HORIZONTAL FACE BULGE

DEFINITION OF BULGE:

The horizontal radius of the face measured from the heel to the toe or the horizontal plane of the face. This is most commonly referred to as bulge.

MEASURING BULGE:

The easiest way to measure horizontal face bulge is with a set of radius gauges designed for the purpose. Roger Maltby has had these gauges for years, as you can see below, he pretty well covers everything.

PERFORMANCE CHARACTERISTICS 

The actual performance characteristics best describing what this specification does is as follows:  It is the built-in correction or compensation factor which under normal circumstances at impact starts the ball farther to the right on toe shots and farther to the left on heel shots in order to compensate for ball sidespin caused by OFF-CENTER hits. Off-center hits are defined as those hits that are not impacted on the club heads horizontal center of gravity and thus cause clubhead rotation or twisting around the clubhead’s center of gravity and not around the axis of the shaft. The image below really simplifies this.

This assume all faces shown above are square to the target and the clubhead path is square to the target at impact. Can you do this? Also, all centers of gravity are in the exact same location. 

Note: Off-center hits cause the clubhead to rotate about it’s center of gravity causing a sideways movement of point of contact with the ball. This imparts side-spin to the ball which would normally cause an undesirable hooking or slicing effect. Horizontal face bulge is the built-in correction factor which compensates for this undesirable hooking and slicing side-spin by intentionally starting the ball farther out to the right on toe shots or left on heel shots. This allows the hooking or slicing spin to bring the ball back toward the intended line of flight or target.

TOO MUCH, TOO LITTLE AND CORRECT RADIUS 

Going Back to the old persimmon days, club makers kept experimenting for years and years. Here is an image of an old persimmon head with a 12” radius. 



As drivers changed to metal and then eventually titanium, a 10” or 11” radius was used extensively. When the eventual size of the titanium drivers of today, were finally controlled by the U.S.G.A., and were huge in comparison to the old persimmon heads, most O.E.M.s kept the 10” or 11” radius.

This made the faces of their driver heads appear really rounded or arched . Physics would seem to dictate that maybe this was too much of a radius to keep the desired gear effect on off-center miss-hits, on the much larger modern-day heads. My guess is that this would put more side-spin on the ball, and over emphasize the miss-hits. 

A simple diagram shows that as you increase the radius, the hitting surface becomes a little straighter.

When we switched to handling Tom Wishon’s line of driver heads, one of the reasons was that all his 919Thi heads have a 13” radius.


After years of hitting these heads and custom building hundreds of these drivers, we can report more fairways hit and dispersions were at least 50% better.

Looking down on these heads at address, just gives you a better feeling of not miss-hitting these. Click on the image above to go to a more in depth look at our Wishon 919Thi drivers.

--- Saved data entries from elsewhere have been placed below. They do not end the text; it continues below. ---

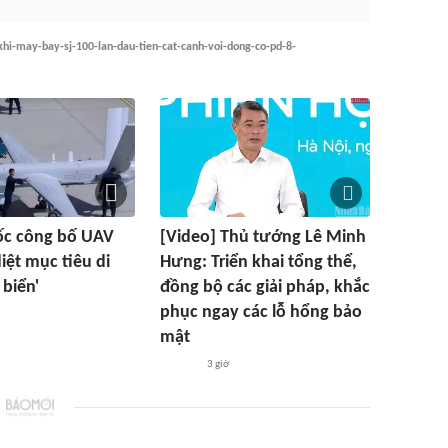
khi-may-bay-sj-100-lan-dau-tien-cat-canh-voi-dong-co-pd-8-
ốc công bố UAV
[Video] Thủ tướng Lê Minh
iệt mục tiêu di
Hưng: Triển khai tổng thể,
 biển'
đồng bộ các giải pháp, khắc
phục ngay các lỗ hổng bảo
mật
3 giờ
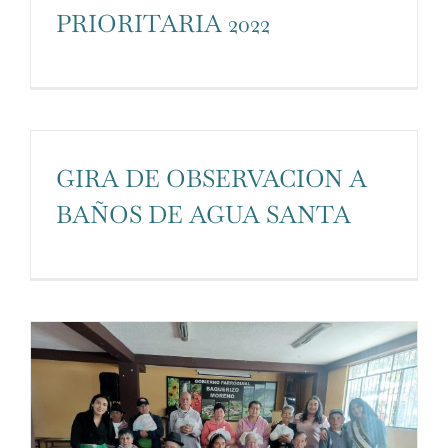
PRIORITARIA 2022
GIRA DE OBSERVACION A
BAÑOS DE AGUA SANTA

Obviously, this was a great plug for our driver heads, but the purpose of this article was to make you aware of what the horizontal bulge is and why it is there. Wishon’s 13inch radius on his bulge plus the graduated vertical roll technology (GRT) makes his driver heads more consistent on miss-hits and keeps that ball in the fairway a lot more often.

The importance in understanding horizontal face bulge relates directly to analyzing  directional control on off-center hits. During the hitting evaluation phase in fitting analysis, it would be very easy to be tricked by what you actually see the ball doing in flight if this area of club design were overlooked.